EXERCISE DIRECTIONS → Please rewrite the records, replacing every "common name" with "vernacular name" and keeping everything else unchanged.

INPUT FOR THIS TASK →

------------------------------------------------

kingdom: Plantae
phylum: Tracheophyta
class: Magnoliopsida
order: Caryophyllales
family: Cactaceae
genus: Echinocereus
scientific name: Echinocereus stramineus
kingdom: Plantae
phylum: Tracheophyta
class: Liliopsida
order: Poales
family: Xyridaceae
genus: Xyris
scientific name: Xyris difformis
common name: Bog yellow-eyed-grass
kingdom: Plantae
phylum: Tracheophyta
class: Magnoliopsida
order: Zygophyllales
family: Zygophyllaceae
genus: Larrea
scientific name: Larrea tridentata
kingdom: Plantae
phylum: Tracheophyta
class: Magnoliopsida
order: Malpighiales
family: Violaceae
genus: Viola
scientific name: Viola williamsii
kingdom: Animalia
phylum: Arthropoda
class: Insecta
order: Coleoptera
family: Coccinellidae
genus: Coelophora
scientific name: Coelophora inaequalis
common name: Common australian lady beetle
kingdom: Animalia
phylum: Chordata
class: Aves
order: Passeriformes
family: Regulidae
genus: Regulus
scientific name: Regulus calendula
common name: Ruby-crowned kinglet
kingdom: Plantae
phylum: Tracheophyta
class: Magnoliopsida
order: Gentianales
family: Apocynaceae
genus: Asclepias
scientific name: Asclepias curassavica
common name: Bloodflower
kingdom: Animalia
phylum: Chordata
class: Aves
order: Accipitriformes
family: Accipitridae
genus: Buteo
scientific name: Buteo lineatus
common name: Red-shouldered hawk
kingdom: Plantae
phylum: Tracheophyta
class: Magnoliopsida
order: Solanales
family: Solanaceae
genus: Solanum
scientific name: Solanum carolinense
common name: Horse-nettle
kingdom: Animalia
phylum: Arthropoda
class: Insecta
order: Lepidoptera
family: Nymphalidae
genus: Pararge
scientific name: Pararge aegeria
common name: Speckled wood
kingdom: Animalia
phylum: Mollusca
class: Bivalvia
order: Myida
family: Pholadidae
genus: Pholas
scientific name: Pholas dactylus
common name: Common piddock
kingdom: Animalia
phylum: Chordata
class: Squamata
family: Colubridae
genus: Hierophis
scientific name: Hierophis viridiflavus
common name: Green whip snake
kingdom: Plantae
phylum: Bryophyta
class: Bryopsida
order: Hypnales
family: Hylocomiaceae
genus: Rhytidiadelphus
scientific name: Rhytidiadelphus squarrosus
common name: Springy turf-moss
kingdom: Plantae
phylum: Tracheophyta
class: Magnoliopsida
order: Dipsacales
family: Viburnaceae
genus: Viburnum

------------------------------------------------

EXERCISE OUTPUT →
kingdom: Plantae
phylum: Tracheophyta
class: Magnoliopsida
order: Caryophyllales
family: Cactaceae
genus: Echinocereus
scientific name: Echinocereus stramineus
kingdom: Plantae
phylum: Tracheophyta
class: Liliopsida
order: Poales
family: Xyridaceae
genus: Xyris
scientific name: Xyris difformis
vernacular name: Bog yellow-eyed-grass
kingdom: Plantae
phylum: Tracheophyta
class: Magnoliopsida
order: Zygophyllales
family: Zygophyllaceae
genus: Larrea
scientific name: Larrea tridentata
kingdom: Plantae
phylum: Tracheophyta
class: Magnoliopsida
order: Malpighiales
family: Violaceae
genus: Viola
scientific name: Viola williamsii
kingdom: Animalia
phylum: Arthropoda
class: Insecta
order: Coleoptera
family: Coccinellidae
genus: Coelophora
scientific name: Coelophora inaequalis
vernacular name: Common australian lady beetle
kingdom: Animalia
phylum: Chordata
class: Aves
order: Passeriformes
family: Regulidae
genus: Regulus
scientific name: Regulus calendula
vernacular name: Ruby-crowned kinglet
kingdom: Plantae
phylum: Tracheophyta
class: Magnoliopsida
order: Gentianales
family: Apocynaceae
genus: Asclepias
scientific name: Asclepias curassavica
vernacular name: Bloodflower
kingdom: Animalia
phylum: Chordata
class: Aves
order: Accipitriformes
family: Accipitridae
genus: Buteo
scientific name: Buteo lineatus
vernacular name: Red-shouldered hawk
kingdom: Plantae
phylum: Tracheophyta
class: Magnoliopsida
order: Solanales
family: Solanaceae
genus: Solanum
scientific name: Solanum carolinense
vernacular name: Horse-nettle
kingdom: Animalia
phylum: Arthropoda
class: Insecta
order: Lepidoptera
family: Nymphalidae
genus: Pararge
scientific name: Pararge aegeria
vernacular name: Speckled wood
kingdom: Animalia
phylum: Mollusca
class: Bivalvia
order: Myida
family: Pholadidae
genus: Pholas
scientific name: Pholas dactylus
vernacular name: Common piddock
kingdom: Animalia
phylum: Chordata
class: Squamata
family: Colubridae
genus: Hierophis
scientific name: Hierophis viridiflavus
vernacular name: Green whip snake
kingdom: Plantae
phylum: Bryophyta
class: Bryopsida
order: Hypnales
family: Hylocomiaceae
genus: Rhytidiadelphus
scientific name: Rhytidiadelphus squarrosus
vernacular name: Springy turf-moss
kingdom: Plantae
phylum: Tracheophyta
class: Magnoliopsida
order: Dipsacales
family: Viburnaceae
genus: Viburnum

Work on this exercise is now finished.